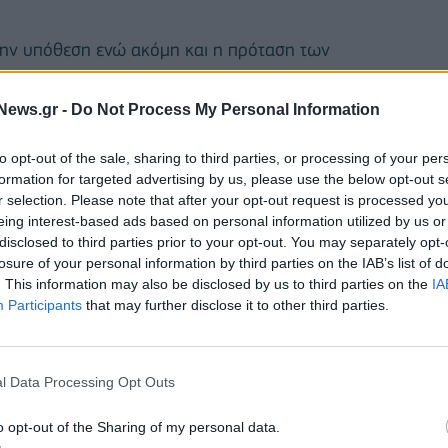
την υπόθεση ενώ ακόμη και η πρόταση των
 και Θωμά Γεωργιάδη, βασικών μετόχων της Premia,
κίμησε. Το οινοποιείο στον Άγιο Παύλο στην
News.gr -
Do Not Process My Personal Information
σσότεροι από 70 εργαζόμενοι βρίσκονται σε επίσχεση
to opt-out of the sale, sharing to third parties, or processing of your per
ορία της δεν έκανε τρύγο, με αποτέλεσμα να μην
formation for targeted advertising by us, please use the below opt-out s
α. Συνολικά,
οι συνολικές υποχρεώσεις της
r selection. Please note that after your opt-out request is processed y
α ευρώ, μαζί με τις οφειλές προς ασφαλιστικά
eing interest-based ads based on personal information utilized by us or
disclosed to third parties prior to your opt-out. You may separately opt-
losure of your personal information by third parties on the IAB’s list of
. This information may also be disclosed by us to third parties on the
IA
Participants
that may further disclose it to other third parties.
 οινοποιεί σταφύλια και αποστάζει τσίπουρα και ούζο
ης είχε τη φήμη ότι έβγαζε το καλύτερο σταφύλι.
l Data Processing Opt Outs
ς, γεννήθηκε στο Σιδηροχώρι της Ανατολικής Θράκης
οικογένεια εγκαταστάθηκε στις Σέρρες. Το 1938
o opt-out of the Sharing of my personal data.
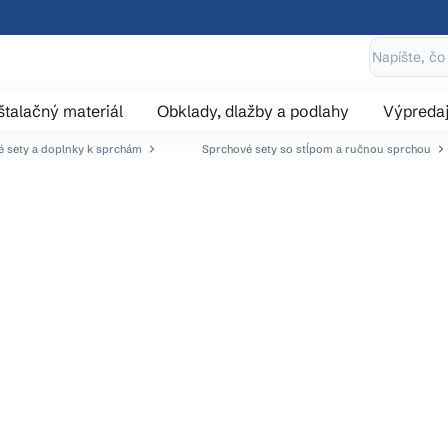
štalačný materiál
Obklady, dlažby a podlahy
Výpreda
 sety a doplnky k sprchám
Sprchové sety so stĺpom a ručnou sprchou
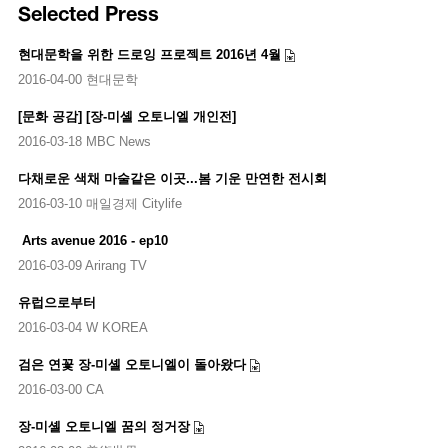
Selected Press
intervention in the artifact conservatory of the Cathédrale
d'Angoulême, France.
현대문학을 위한 드로잉 프로젝트 2016년 4월
2016-04-00 현대문학
[문화 공감] [장-미셸 오토니엘 개인전]
2016-03-18 MBC News
다채로운 색채 마술같은 이곳...봄 기운 만연한 전시회
2016-03-10 매일경제 Citylife
Arts avenue 2016 - ep10
2016-03-09 Arirang TV
유럽으로부터
2016-03-04 W KOREA
검은 연꽃 장-미셸 오토니엘이 돌아왔다
2016-03-00 CA
장-미셸 오토니엘 꿈의 정거장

What the task asks » Pull every line containing the word "disclosed" out of the material and copy it.

Answer box »
disclosed to third parties prior to your opt-out. You may separately opt-
. This information may also be disclosed by us to third parties on the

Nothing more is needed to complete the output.